Benny Mermans, Chair of the World Plastics Council, said:
“Progress has been made during INC-4 to streamline the text and establish a much-needed process of intersessional negotiations to maintain momentum before INC-5. However, to finalise an agreement to end plastic pollution much more pragmatism and compromise regarding the scope, focus and process of these negotiations is needed.
Creating a circular plastics system is absolutely key to ending plastic pollution. This is why, at the outset of negotiations in Ottawa, the World Plastics Council emphasised the vital importance of establishing demand signals to incentivise investments in a circular plastics system that can keep beneficial plastics applications in use and keep plastics waste out of the environment.
Although investment priorities will differ from country to country, if governments are serious about ending plastic pollution then we have to focus on how to bring adequate waste management infrastructure to the 3 billion people who do not currently have access to it.
In countries with more established waste management systems, a focus on enabling policy frameworks are needed to ramp up recycling capacity to stop end-of-life plastics entering the environment through landfill or incineration.
By contrast, arbitrary production caps, while superficially attractive, will decrease, rather than increase, the investment and innovation required to create a circular plastics system and end plastic pollution.

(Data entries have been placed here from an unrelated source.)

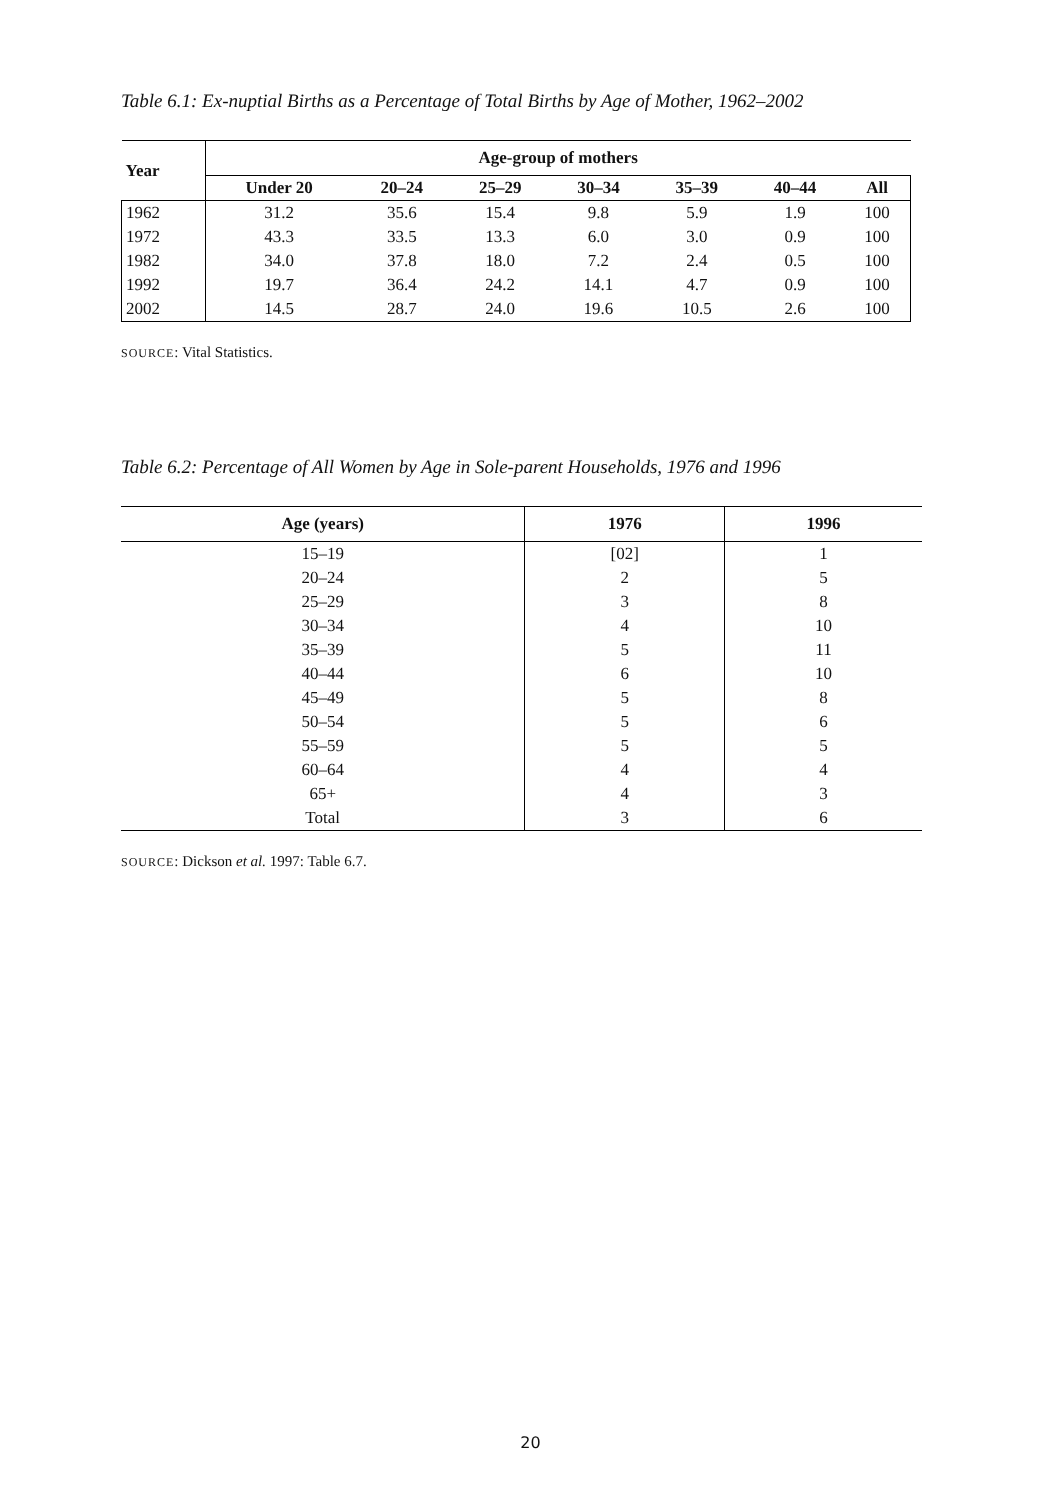Table 6.1: Ex-nuptial Births as a Percentage of Total Births by Age of Mother, 1962–2002
| Year | Age-group of mothers | | | | | | |
| --- | --- | --- | --- | --- | --- | --- | --- |
| | Under 20 | 20–24 | 25–29 | 30–34 | 35–39 | 40–44 | All |
| 1962 | 31.2 | 35.6 | 15.4 | 9.8 | 5.9 | 1.9 | 100 |
| 1972 | 43.3 | 33.5 | 13.3 | 6.0 | 3.0 | 0.9 | 100 |
| 1982 | 34.0 | 37.8 | 18.0 | 7.2 | 2.4 | 0.5 | 100 |
| 1992 | 19.7 | 36.4 | 24.2 | 14.1 | 4.7 | 0.9 | 100 |
| 2002 | 14.5 | 28.7 | 24.0 | 19.6 | 10.5 | 2.6 | 100 |
SOURCE: Vital Statistics.
Table 6.2: Percentage of All Women by Age in Sole-parent Households, 1976 and 1996
| Age (years) | 1976 | 1996 |
| --- | --- | --- |
| 15–19 | [02] | 1 |
| 20–24 | 2 | 5 |
| 25–29 | 3 | 8 |
| 30–34 | 4 | 10 |
| 35–39 | 5 | 11 |
| 40–44 | 6 | 10 |
| 45–49 | 5 | 8 |
| 50–54 | 5 | 6 |
| 55–59 | 5 | 5 |
| 60–64 | 4 | 4 |
| 65+ | 4 | 3 |
| Total | 3 | 6 |
SOURCE: Dickson et al. 1997: Table 6.7.
20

Delivering a successful global agreement in the short timeframe is unprecedented and will not be easy. It needs to be approached with urgency as well as ambition. It requires much deeper collaboration to establish a common vision and identify solutions, while building on industry’s technical expertise and that of other relevant stakeholders to ensure the agreement can be implemented effectively and we avoid any negative unintended consequences.”